QUOTE(Moulton @ Fri 2nd April 2010, 9:17pm)
QUOTE(Milton Roe @ Sat 3rd April 2010, 12:12am)
So what the heck compresses down 167 times?
167 replicates of the same old same old?
Sure, but I assume WP doesn't do that. They really do store one entire Wiki every time you make a single letter change, BUT it does them no good in compression, because to do that, they'd have to have some method of storing diffs-only, along with gold-standard flagged-whole versions every so often.
They don't do that, so their high compression ratio does NOT reflect all that redundancy of many versions that are almost the same. (IMG:
smilys0b23ax56/default/blink.gif) If they could tap into THAT, their text compression would be several orders BETTER. Note that this doesn't mean their retrieval time would be that much faster, though (see below).
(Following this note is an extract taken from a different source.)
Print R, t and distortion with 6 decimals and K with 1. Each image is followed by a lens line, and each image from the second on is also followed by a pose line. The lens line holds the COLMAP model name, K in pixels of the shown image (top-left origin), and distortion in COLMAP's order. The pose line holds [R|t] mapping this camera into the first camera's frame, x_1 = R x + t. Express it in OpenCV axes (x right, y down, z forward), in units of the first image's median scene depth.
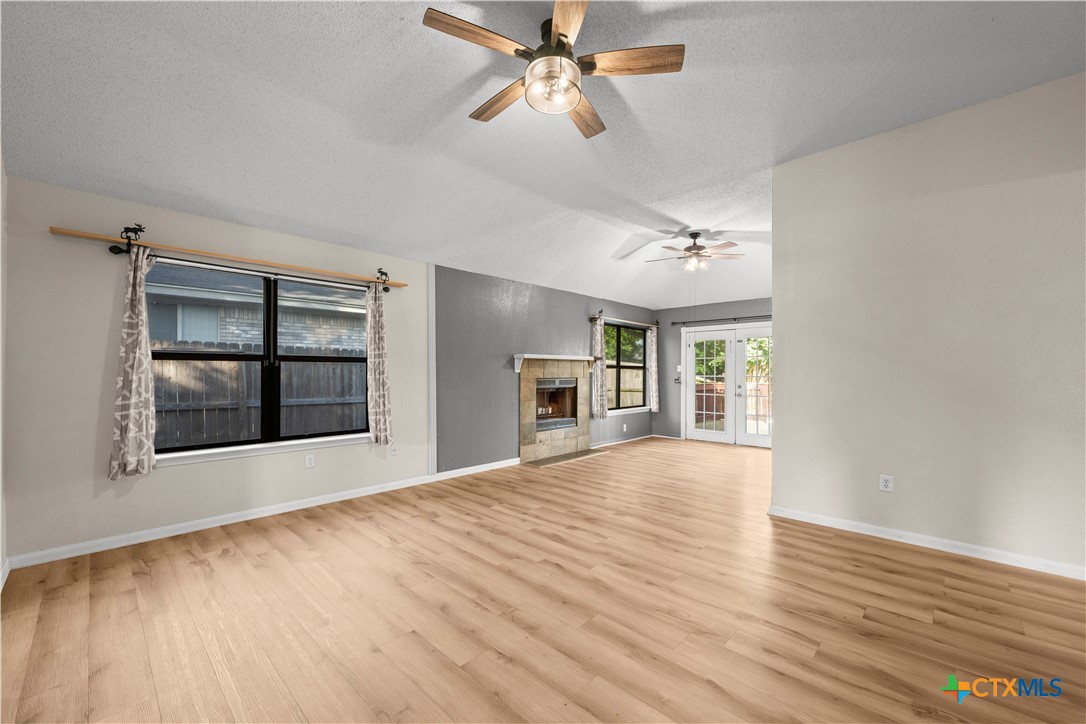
lens RADIAL K [[427.0, 0, 544.4], [0, 427.0, 367.5], [0, 0, 1]] dist [0.000076, -0.000003]
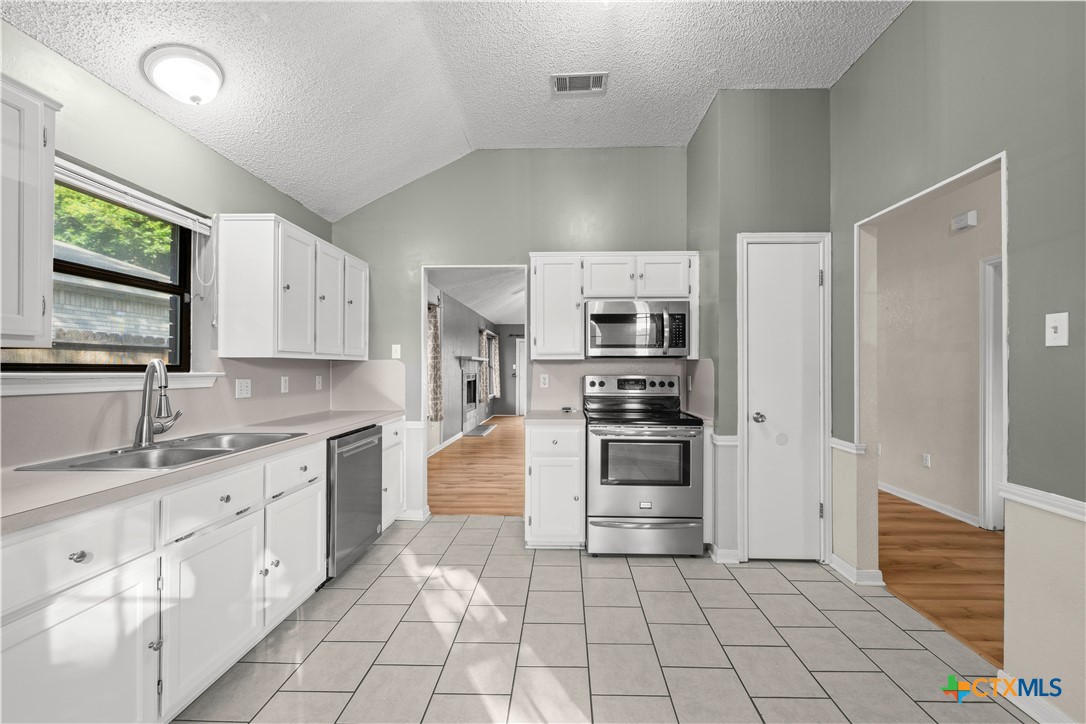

Kelly and Anthony discussed this some time ago, I think. If you had a decent flagged versions you trusted, you could actually use the flagged versions to give you whole-image marker points to store completely, with diffs in between (assumed to be mostly crap, anyway). The worst that happens then if something goes
bzzzzzt is you have to go back to your last good whole back-up Wiki copy, which is your last good flagged version.
So, anyway, if you do all this stuff at the same time, flagged revisions actually helps your data compression by a huge amount. Kelly opined that it's not as you'd think, since it takes computation-cycles to restore versions from last-good-image-plus-the-series-diffs-since, but still, you save a lot. Anthony gave a link to some kind of mini-max tradeoff algorithm between compression and computation time to expand it from diffs.
Actually, the whole problem is fascinating, and because of its diff-edit structure, WP is a unique case that has its own unique mini-max solution. For some bunch of gurus this could be a really cool academic project.
Too bad WMF's whole mindset is never to pay for anything you can get somebody to do for you free. (IMG:
smilys0b23ax56/default/unhappy.gif)
But eventually, somebody will tackle this for a database like WP.